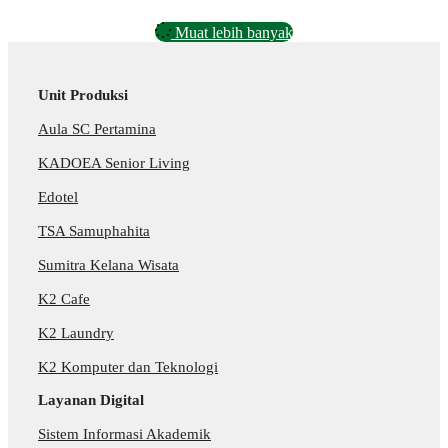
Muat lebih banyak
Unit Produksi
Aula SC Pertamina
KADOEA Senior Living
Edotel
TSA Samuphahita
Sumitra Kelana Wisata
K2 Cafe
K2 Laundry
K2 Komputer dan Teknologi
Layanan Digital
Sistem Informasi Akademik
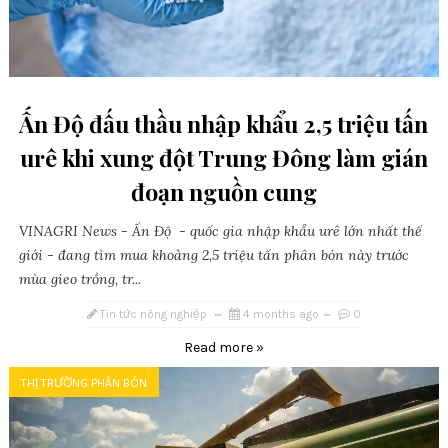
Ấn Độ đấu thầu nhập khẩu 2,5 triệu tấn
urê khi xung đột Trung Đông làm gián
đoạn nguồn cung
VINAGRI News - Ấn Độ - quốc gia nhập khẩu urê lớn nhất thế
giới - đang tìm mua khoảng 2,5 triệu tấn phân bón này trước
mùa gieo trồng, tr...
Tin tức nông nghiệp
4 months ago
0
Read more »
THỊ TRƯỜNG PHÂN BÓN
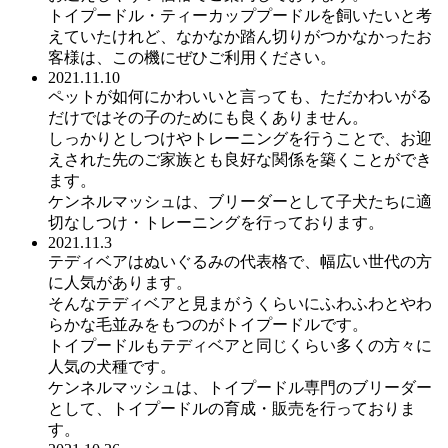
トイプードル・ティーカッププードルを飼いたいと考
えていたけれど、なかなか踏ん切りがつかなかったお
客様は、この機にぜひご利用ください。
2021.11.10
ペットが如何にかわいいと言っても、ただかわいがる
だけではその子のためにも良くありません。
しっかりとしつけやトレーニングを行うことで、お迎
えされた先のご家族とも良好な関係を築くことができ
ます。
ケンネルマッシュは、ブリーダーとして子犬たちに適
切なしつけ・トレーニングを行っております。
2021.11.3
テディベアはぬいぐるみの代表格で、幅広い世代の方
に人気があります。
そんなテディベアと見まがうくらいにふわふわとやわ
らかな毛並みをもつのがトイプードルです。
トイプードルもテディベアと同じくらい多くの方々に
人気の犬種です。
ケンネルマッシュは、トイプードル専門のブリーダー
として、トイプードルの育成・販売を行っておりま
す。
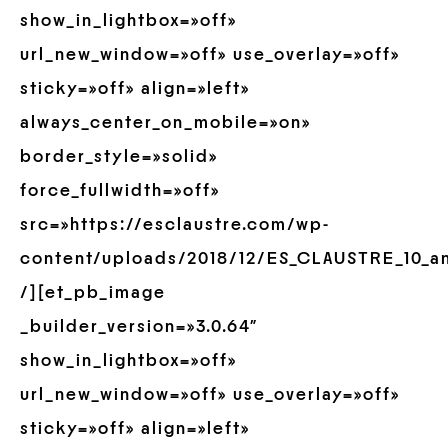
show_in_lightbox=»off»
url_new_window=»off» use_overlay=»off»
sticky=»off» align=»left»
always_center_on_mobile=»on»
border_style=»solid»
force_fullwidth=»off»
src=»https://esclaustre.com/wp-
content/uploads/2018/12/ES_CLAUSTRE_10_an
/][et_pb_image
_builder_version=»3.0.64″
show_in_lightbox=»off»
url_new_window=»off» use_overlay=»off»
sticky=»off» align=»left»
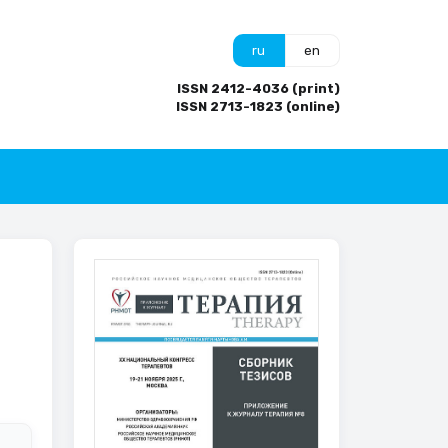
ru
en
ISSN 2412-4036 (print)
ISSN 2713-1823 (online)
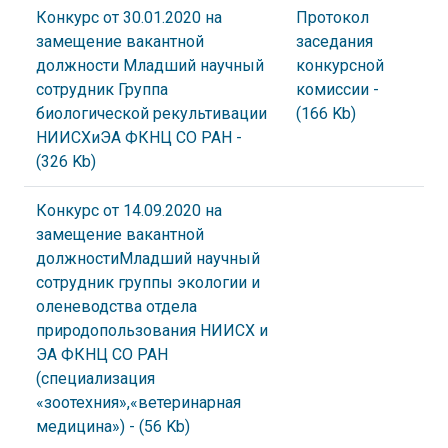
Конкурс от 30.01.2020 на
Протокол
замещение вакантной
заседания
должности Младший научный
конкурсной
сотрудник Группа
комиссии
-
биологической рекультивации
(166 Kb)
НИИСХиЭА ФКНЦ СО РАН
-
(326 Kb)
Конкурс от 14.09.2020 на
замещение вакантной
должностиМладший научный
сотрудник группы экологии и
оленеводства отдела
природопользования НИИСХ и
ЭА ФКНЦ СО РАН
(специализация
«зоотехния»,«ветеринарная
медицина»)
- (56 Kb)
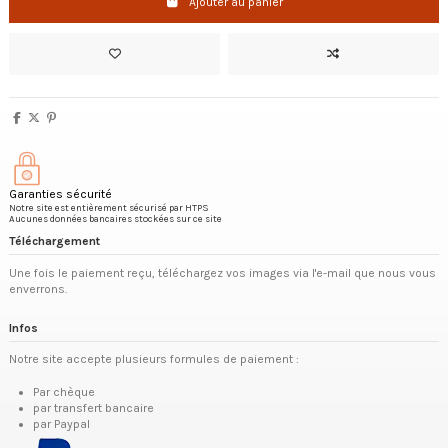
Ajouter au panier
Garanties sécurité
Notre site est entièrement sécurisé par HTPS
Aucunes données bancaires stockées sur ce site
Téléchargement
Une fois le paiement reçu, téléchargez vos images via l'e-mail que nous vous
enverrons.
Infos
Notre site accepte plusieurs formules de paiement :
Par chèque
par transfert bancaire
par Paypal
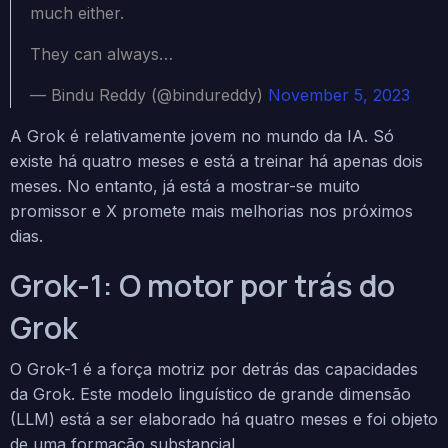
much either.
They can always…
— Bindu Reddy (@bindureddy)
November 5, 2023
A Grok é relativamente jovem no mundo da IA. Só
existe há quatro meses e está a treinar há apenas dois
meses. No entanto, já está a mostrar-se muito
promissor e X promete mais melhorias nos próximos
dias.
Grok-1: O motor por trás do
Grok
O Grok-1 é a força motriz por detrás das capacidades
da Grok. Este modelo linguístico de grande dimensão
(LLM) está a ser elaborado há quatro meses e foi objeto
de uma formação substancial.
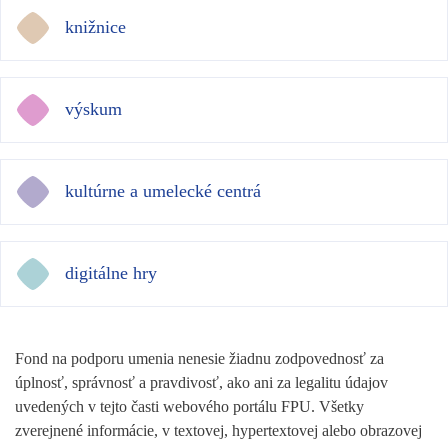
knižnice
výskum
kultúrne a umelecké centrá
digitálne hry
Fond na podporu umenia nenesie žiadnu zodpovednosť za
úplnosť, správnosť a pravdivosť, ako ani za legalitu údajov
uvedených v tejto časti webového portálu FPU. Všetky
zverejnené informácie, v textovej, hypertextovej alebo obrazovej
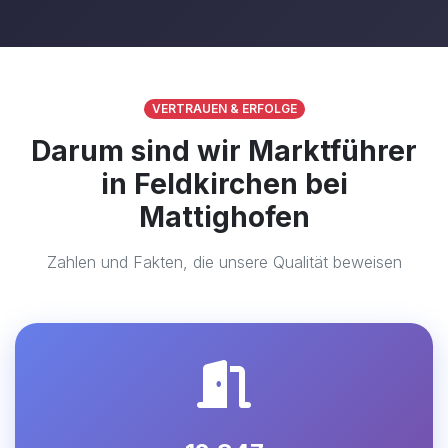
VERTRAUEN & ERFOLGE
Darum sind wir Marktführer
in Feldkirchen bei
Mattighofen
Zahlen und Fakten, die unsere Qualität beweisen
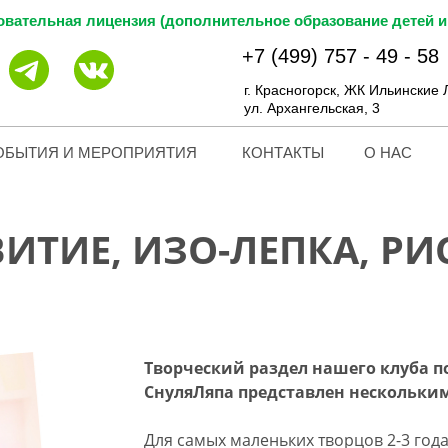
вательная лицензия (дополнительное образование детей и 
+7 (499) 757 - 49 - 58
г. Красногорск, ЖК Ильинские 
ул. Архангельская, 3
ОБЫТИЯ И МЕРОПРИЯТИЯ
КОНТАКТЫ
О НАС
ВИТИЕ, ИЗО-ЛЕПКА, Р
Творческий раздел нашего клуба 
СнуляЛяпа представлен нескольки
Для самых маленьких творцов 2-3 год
------
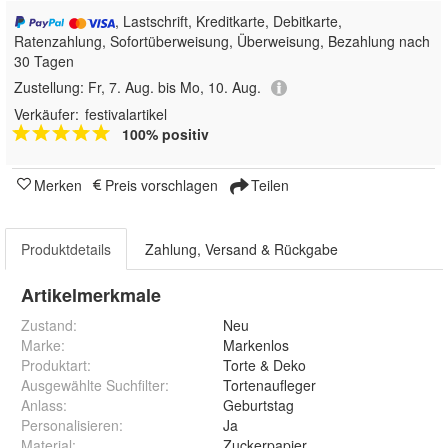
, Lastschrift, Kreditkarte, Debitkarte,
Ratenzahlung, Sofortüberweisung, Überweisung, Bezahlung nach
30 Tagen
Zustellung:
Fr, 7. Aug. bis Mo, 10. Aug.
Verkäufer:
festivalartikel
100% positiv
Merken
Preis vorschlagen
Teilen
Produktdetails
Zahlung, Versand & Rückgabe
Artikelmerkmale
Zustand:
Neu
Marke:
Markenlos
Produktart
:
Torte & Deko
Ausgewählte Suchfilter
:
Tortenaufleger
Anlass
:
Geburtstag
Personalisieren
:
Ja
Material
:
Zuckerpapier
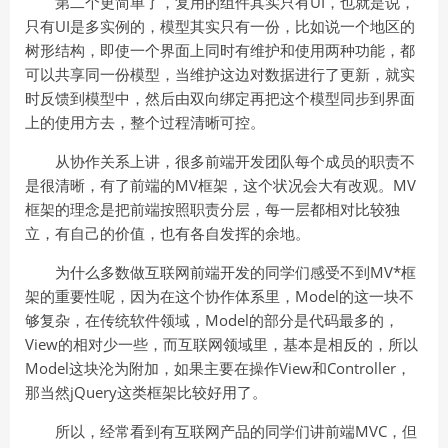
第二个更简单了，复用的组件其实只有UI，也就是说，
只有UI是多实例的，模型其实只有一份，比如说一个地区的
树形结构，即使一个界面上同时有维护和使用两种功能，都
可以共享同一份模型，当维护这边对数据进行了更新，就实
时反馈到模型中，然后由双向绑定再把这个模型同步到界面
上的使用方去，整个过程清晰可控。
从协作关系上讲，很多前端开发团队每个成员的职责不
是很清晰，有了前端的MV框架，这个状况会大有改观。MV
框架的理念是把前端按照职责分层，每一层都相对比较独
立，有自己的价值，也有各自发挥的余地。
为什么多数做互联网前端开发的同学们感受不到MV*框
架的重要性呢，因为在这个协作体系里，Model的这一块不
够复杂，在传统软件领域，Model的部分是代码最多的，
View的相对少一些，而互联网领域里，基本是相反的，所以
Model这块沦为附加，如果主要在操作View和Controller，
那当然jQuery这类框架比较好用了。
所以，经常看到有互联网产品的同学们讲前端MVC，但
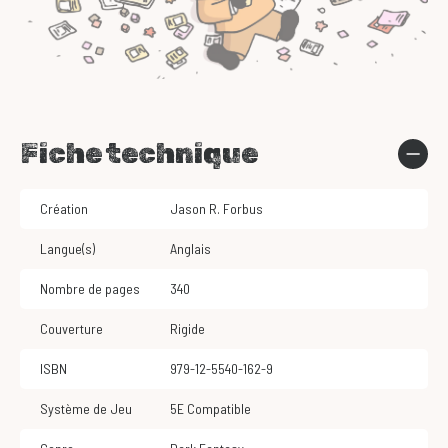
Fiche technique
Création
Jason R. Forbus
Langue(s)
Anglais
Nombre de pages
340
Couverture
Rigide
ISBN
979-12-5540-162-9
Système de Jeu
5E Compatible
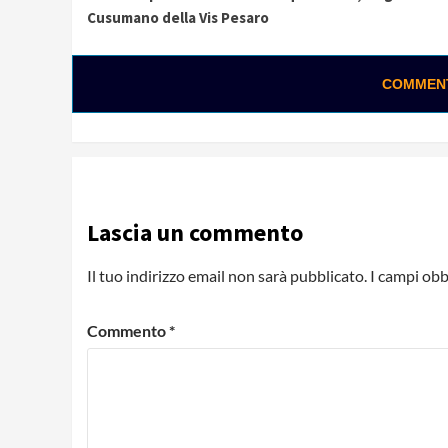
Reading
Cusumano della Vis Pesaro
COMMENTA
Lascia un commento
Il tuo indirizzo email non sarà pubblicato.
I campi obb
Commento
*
------
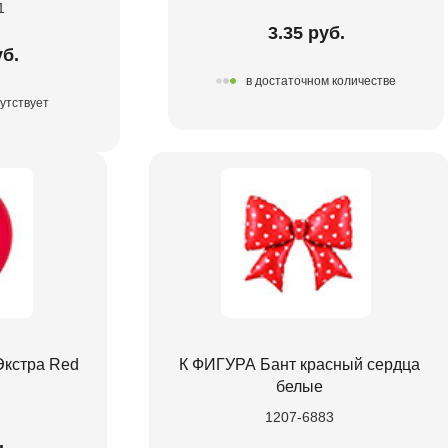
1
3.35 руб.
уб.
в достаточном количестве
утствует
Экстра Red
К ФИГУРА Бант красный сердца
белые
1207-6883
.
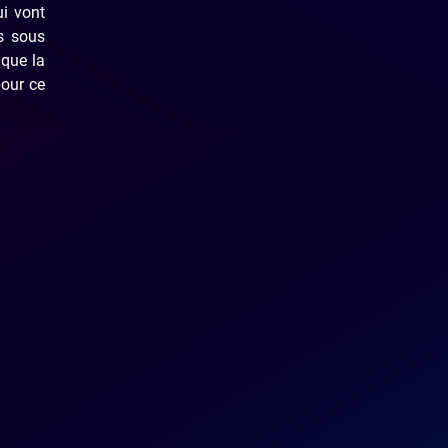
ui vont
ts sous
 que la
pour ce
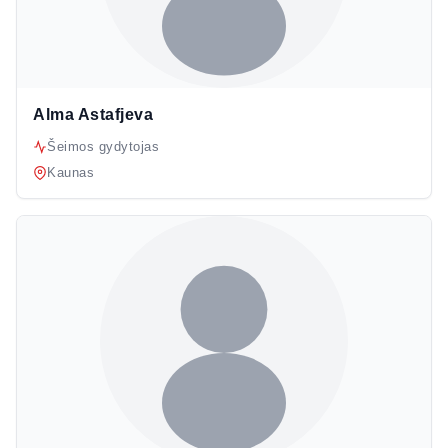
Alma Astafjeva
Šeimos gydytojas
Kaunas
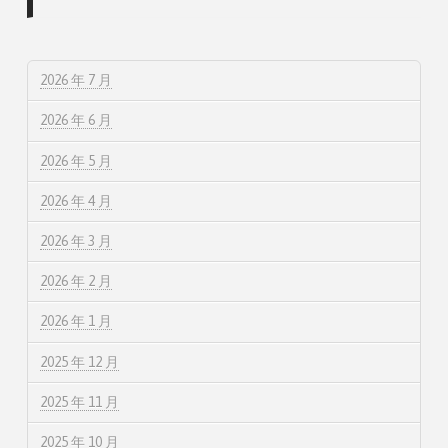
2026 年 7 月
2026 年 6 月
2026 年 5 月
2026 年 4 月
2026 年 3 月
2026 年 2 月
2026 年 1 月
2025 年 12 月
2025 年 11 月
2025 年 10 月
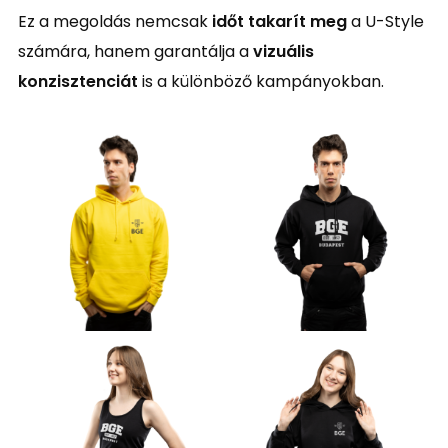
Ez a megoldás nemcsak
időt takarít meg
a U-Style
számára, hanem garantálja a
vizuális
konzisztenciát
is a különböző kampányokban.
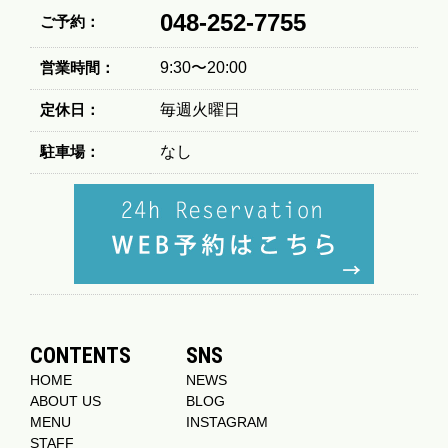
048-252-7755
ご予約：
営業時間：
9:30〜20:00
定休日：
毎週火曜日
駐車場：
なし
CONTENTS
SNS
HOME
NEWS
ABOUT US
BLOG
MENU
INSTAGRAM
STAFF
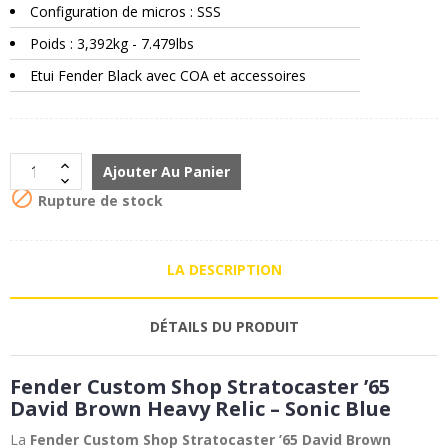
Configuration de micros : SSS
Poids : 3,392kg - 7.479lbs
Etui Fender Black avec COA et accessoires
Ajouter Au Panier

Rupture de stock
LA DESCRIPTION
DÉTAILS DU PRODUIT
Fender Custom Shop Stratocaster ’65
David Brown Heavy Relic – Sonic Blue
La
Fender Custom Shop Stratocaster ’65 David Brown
------
Starting at the line containing "Muat lebih banyak" and ending at the line containing "THỊ TRƯỜNG PHÂN BÓN", give those lines again with "Read more" changed to "Continue reading" and everything else left as it is. Leave the pictures out of your answer.

### Written solution
Muat lebih banyak
Unit Produksi
Aula SC Pertamina
KADOEA Senior Living
Edotel
TSA Samuphahita
Sumitra Kelana Wisata
K2 Cafe
K2 Laundry
K2 Komputer dan Teknologi
Layanan Digital
Sistem Informasi Akademik
Ấn Độ đấu thầu nhập khẩu 2,5 triệu tấn
urê khi xung đột Trung Đông làm gián
đoạn nguồn cung
VINAGRI News - Ấn Độ - quốc gia nhập khẩu urê lớn nhất thế
giới - đang tìm mua khoảng 2,5 triệu tấn phân bón này trước
mùa gieo trồng, tr...
Tin tức nông nghiệp
4 months ago
0
Continue reading »
THỊ TRƯỜNG PHÂN BÓN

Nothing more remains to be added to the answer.